• **The task**:
Copy the text of every item below word for word, keeping each line break where it falls.

• **Supplied material**:

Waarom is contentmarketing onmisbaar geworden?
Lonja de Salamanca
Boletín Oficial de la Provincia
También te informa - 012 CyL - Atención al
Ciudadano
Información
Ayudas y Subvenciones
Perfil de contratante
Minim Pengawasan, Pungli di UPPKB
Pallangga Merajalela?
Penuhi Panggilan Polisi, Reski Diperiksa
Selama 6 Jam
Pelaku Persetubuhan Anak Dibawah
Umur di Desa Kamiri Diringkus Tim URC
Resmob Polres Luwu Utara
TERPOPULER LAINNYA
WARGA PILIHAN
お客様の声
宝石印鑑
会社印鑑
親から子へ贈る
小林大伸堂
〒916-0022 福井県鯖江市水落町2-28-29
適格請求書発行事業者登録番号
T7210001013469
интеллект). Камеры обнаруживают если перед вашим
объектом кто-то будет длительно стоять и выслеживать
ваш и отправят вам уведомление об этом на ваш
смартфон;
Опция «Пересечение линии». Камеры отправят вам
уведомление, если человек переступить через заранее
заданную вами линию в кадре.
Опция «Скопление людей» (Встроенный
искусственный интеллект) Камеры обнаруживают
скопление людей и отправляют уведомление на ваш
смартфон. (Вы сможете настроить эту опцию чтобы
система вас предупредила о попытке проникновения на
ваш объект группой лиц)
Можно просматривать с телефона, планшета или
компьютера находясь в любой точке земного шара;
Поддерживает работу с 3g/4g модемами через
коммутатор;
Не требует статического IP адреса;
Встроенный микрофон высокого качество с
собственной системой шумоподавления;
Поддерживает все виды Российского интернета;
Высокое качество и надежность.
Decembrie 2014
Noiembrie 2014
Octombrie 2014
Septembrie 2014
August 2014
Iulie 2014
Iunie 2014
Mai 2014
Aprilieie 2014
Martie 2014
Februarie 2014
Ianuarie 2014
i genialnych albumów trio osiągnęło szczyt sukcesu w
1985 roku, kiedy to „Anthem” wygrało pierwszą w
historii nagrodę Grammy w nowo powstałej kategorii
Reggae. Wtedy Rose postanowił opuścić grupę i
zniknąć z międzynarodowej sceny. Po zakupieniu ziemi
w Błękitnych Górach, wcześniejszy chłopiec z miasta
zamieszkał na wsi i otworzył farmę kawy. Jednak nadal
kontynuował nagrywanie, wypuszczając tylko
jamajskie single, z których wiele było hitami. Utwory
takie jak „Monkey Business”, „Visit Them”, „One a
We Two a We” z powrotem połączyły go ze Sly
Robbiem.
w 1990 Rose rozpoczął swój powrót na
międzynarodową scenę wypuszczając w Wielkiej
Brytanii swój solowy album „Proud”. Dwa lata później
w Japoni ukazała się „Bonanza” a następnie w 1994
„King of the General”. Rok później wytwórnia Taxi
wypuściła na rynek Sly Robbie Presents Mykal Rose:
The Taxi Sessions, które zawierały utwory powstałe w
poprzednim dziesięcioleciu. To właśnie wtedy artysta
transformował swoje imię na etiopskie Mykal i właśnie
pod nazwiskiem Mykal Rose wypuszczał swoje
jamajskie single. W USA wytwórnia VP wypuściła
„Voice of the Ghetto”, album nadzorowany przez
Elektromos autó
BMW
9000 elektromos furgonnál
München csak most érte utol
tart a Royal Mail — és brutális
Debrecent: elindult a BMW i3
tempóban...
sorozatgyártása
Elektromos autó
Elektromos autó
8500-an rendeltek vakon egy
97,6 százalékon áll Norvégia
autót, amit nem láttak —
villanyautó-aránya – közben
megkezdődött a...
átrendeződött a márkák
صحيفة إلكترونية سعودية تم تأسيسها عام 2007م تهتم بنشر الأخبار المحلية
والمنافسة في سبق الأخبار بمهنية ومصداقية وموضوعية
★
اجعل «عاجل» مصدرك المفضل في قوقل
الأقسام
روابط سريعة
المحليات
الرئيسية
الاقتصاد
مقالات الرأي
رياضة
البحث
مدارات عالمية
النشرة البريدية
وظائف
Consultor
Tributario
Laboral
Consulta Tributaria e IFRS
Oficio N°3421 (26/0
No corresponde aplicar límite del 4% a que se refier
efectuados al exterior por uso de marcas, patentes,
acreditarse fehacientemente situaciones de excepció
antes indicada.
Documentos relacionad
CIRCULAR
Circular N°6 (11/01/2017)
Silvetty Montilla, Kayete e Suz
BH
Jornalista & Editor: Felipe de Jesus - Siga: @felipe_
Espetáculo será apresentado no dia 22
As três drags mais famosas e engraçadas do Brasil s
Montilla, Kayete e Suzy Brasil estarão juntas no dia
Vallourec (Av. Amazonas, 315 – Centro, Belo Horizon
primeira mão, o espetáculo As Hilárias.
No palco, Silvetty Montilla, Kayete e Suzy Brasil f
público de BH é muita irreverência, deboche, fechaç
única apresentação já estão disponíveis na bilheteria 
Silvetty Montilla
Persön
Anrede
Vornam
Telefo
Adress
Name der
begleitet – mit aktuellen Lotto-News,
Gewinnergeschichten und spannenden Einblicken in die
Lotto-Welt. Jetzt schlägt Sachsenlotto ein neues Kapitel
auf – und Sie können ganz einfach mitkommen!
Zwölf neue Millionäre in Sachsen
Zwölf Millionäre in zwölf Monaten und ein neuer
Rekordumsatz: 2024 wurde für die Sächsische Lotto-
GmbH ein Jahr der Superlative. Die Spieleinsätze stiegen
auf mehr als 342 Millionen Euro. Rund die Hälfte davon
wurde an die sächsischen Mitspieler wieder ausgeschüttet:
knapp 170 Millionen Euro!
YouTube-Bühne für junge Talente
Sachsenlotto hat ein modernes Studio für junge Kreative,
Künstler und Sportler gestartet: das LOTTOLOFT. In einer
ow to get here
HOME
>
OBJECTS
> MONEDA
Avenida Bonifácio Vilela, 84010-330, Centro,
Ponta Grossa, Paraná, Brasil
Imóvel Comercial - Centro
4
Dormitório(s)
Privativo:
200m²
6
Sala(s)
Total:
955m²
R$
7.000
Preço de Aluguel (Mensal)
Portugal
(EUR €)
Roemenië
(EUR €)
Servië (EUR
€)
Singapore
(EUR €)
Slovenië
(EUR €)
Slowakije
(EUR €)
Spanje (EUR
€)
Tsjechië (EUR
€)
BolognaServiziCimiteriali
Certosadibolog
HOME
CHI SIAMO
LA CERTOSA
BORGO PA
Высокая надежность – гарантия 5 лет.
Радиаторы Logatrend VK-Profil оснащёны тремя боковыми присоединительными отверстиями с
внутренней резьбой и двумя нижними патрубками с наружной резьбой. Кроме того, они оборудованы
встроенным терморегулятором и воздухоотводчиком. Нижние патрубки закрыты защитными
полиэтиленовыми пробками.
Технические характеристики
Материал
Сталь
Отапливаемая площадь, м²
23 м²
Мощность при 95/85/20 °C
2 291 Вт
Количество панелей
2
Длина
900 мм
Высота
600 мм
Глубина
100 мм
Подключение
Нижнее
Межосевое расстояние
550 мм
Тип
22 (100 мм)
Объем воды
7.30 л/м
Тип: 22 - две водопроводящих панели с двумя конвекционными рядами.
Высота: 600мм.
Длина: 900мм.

• **Answer to the problem**:
Waarom is contentmarketing onmisbaar geworden?
Lonja de Salamanca
Boletín Oficial de la Provincia
También te informa - 012 CyL - Atención al
Ciudadano
Información
Ayudas y Subvenciones
Perfil de contratante
Minim Pengawasan, Pungli di UPPKB
Pallangga Merajalela?
Penuhi Panggilan Polisi, Reski Diperiksa
Selama 6 Jam
Pelaku Persetubuhan Anak Dibawah
Umur di Desa Kamiri Diringkus Tim URC
Resmob Polres Luwu Utara
TERPOPULER LAINNYA
WARGA PILIHAN
お客様の声
宝石印鑑
会社印鑑
親から子へ贈る
小林大伸堂
〒916-0022 福井県鯖江市水落町2-28-29
適格請求書発行事業者登録番号
T7210001013469
интеллект). Камеры обнаруживают если перед вашим
объектом кто-то будет длительно стоять и выслеживать
ваш и отправят вам уведомление об этом на ваш
смартфон;
Опция «Пересечение линии». Камеры отправят вам
уведомление, если человек переступить через заранее
заданную вами линию в кадре.
Опция «Скопление людей» (Встроенный
искусственный интеллект) Камеры обнаруживают
скопление людей и отправляют уведомление на ваш
смартфон. (Вы сможете настроить эту опцию чтобы
система вас предупредила о попытке проникновения на
ваш объект группой лиц)
Можно просматривать с телефона, планшета или
компьютера находясь в любой точке земного шара;
Поддерживает работу с 3g/4g модемами через
коммутатор;
Не требует статического IP адреса;
Встроенный микрофон высокого качество с
собственной системой шумоподавления;
Поддерживает все виды Российского интернета;
Высокое качество и надежность.
Decembrie 2014
Noiembrie 2014
Octombrie 2014
Septembrie 2014
August 2014
Iulie 2014
Iunie 2014
Mai 2014
Aprilieie 2014
Martie 2014
Februarie 2014
Ianuarie 2014
i genialnych albumów trio osiągnęło szczyt sukcesu w
1985 roku, kiedy to „Anthem” wygrało pierwszą w
historii nagrodę Grammy w nowo powstałej kategorii
Reggae. Wtedy Rose postanowił opuścić grupę i
zniknąć z międzynarodowej sceny. Po zakupieniu ziemi
w Błękitnych Górach, wcześniejszy chłopiec z miasta
zamieszkał na wsi i otworzył farmę kawy. Jednak nadal
kontynuował nagrywanie, wypuszczając tylko
jamajskie single, z których wiele było hitami. Utwory
takie jak „Monkey Business”, „Visit Them”, „One a
We Two a We” z powrotem połączyły go ze Sly
Robbiem.
w 1990 Rose rozpoczął swój powrót na
międzynarodową scenę wypuszczając w Wielkiej
Brytanii swój solowy album „Proud”. Dwa lata później
w Japoni ukazała się „Bonanza” a następnie w 1994
„King of the General”. Rok później wytwórnia Taxi
wypuściła na rynek Sly Robbie Presents Mykal Rose:
The Taxi Sessions, które zawierały utwory powstałe w
poprzednim dziesięcioleciu. To właśnie wtedy artysta
transformował swoje imię na etiopskie Mykal i właśnie
pod nazwiskiem Mykal Rose wypuszczał swoje
jamajskie single. W USA wytwórnia VP wypuściła
„Voice of the Ghetto”, album nadzorowany przez
Elektromos autó
BMW
9000 elektromos furgonnál
München csak most érte utol
tart a Royal Mail — és brutális
Debrecent: elindult a BMW i3
tempóban...
sorozatgyártása
Elektromos autó
Elektromos autó
8500-an rendeltek vakon egy
97,6 százalékon áll Norvégia
autót, amit nem láttak —
villanyautó-aránya – közben
megkezdődött a...
átrendeződött a márkák
صحيفة إلكترونية سعودية تم تأسيسها عام 2007م تهتم بنشر الأخبار المحلية
والمنافسة في سبق الأخبار بمهنية ومصداقية وموضوعية
★
اجعل «عاجل» مصدرك المفضل في قوقل
الأقسام
روابط سريعة
المحليات
الرئيسية
الاقتصاد
مقالات الرأي
رياضة
البحث
مدارات عالمية
النشرة البريدية
وظائف
Consultor
Tributario
Laboral
Consulta Tributaria e IFRS
Oficio N°3421 (26/0
No corresponde aplicar límite del 4% a que se refier
efectuados al exterior por uso de marcas, patentes,
acreditarse fehacientemente situaciones de excepció
antes indicada.
Documentos relacionad
CIRCULAR
Circular N°6 (11/01/2017)
Silvetty Montilla, Kayete e Suz
BH
Jornalista & Editor: Felipe de Jesus - Siga: @felipe_
Espetáculo será apresentado no dia 22
As três drags mais famosas e engraçadas do Brasil s
Montilla, Kayete e Suzy Brasil estarão juntas no dia
Vallourec (Av. Amazonas, 315 – Centro, Belo Horizon
primeira mão, o espetáculo As Hilárias.
No palco, Silvetty Montilla, Kayete e Suzy Brasil f
público de BH é muita irreverência, deboche, fechaç
única apresentação já estão disponíveis na bilheteria 
Silvetty Montilla
Persön
Anrede
Vornam
Telefo
Adress
Name der
begleitet – mit aktuellen Lotto-News,
Gewinnergeschichten und spannenden Einblicken in die
Lotto-Welt. Jetzt schlägt Sachsenlotto ein neues Kapitel
auf – und Sie können ganz einfach mitkommen!
Zwölf neue Millionäre in Sachsen
Zwölf Millionäre in zwölf Monaten und ein neuer
Rekordumsatz: 2024 wurde für die Sächsische Lotto-
GmbH ein Jahr der Superlative. Die Spieleinsätze stiegen
auf mehr als 342 Millionen Euro. Rund die Hälfte davon
wurde an die sächsischen Mitspieler wieder ausgeschüttet:
knapp 170 Millionen Euro!
YouTube-Bühne für junge Talente
Sachsenlotto hat ein modernes Studio für junge Kreative,
Künstler und Sportler gestartet: das LOTTOLOFT. In einer
ow to get here
HOME
>
OBJECTS
> MONEDA
Avenida Bonifácio Vilela, 84010-330, Centro,
Ponta Grossa, Paraná, Brasil
Imóvel Comercial - Centro
4
Dormitório(s)
Privativo:
200m²
6
Sala(s)
Total:
955m²
R$
7.000
Preço de Aluguel (Mensal)
Portugal
(EUR €)
Roemenië
(EUR €)
Servië (EUR
€)
Singapore
(EUR €)
Slovenië
(EUR €)
Slowakije
(EUR €)
Spanje (EUR
€)
Tsjechië (EUR
€)
BolognaServiziCimiteriali
Certosadibolog
HOME
CHI SIAMO
LA CERTOSA
BORGO PA
Высокая надежность – гарантия 5 лет.
Радиаторы Logatrend VK-Profil оснащёны тремя боковыми присоединительными отверстиями с
внутренней резьбой и двумя нижними патрубками с наружной резьбой. Кроме того, они оборудованы
встроенным терморегулятором и воздухоотводчиком. Нижние патрубки закрыты защитными
полиэтиленовыми пробками.
Технические характеристики
Материал
Сталь
Отапливаемая площадь, м²
23 м²
Мощность при 95/85/20 °C
2 291 Вт
Количество панелей
2
Длина
900 мм
Высота
600 мм
Глубина
100 мм
Подключение
Нижнее
Межосевое расстояние
550 мм
Тип
22 (100 мм)
Объем воды
7.30 л/м
Тип: 22 - две водопроводящих панели с двумя конвекционными рядами.
Высота: 600мм.
Длина: 900мм.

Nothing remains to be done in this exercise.